• _DIRECTION_
Present each line of the rows below as a row of a Markdown table with the columns Line and Text, numbering the lines in order and omitting blank lines. Leave the pictures out of the answer.
** start of DATA LINES **
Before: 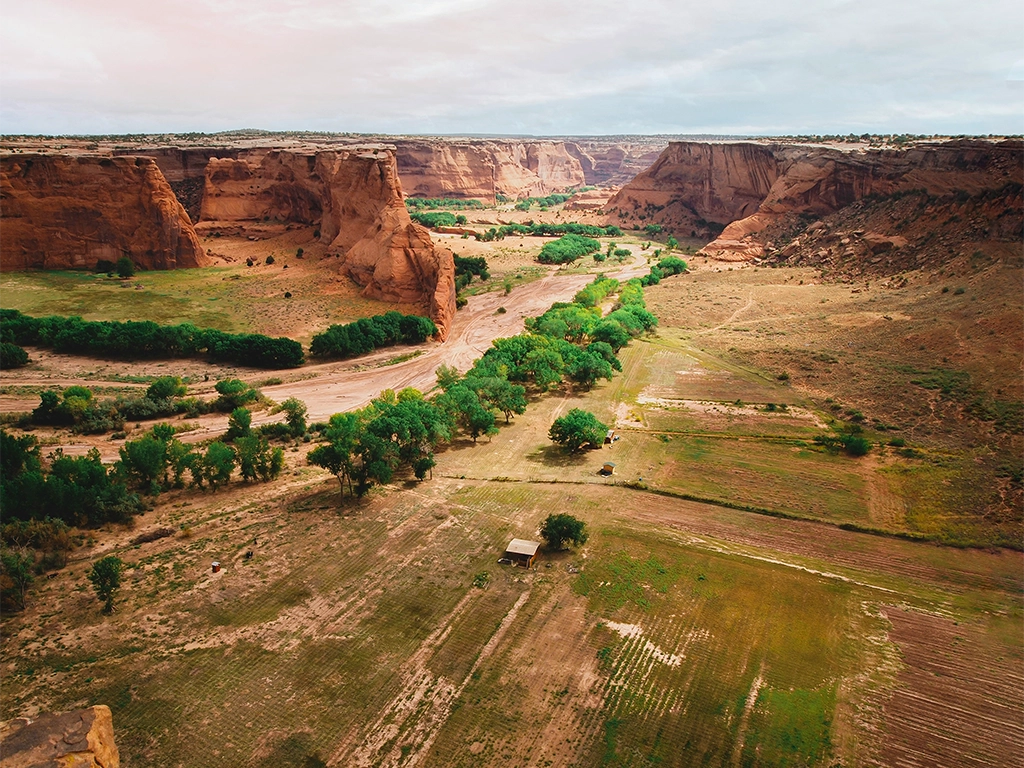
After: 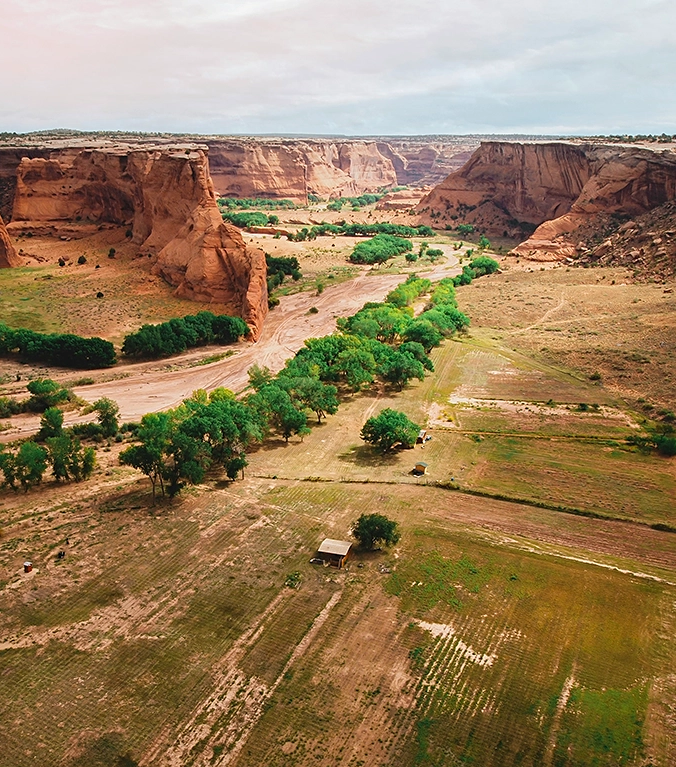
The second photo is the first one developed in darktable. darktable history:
crop and rotate: left 18.442%, right 15.508%
sharpen: amount 0.2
** end of DATA LINES **
• _RESPONSE FOR THIS EXERCISE_
| Line | Text |
|---|---|
| 1 | Before:  |
| 2 | After:  |
| 3 | The second photo is the first one developed in darktable. darktable history: |
| 4 | crop and rotate: left 18.442%, right 15.508% |
| 5 | sharpen: amount 0.2 |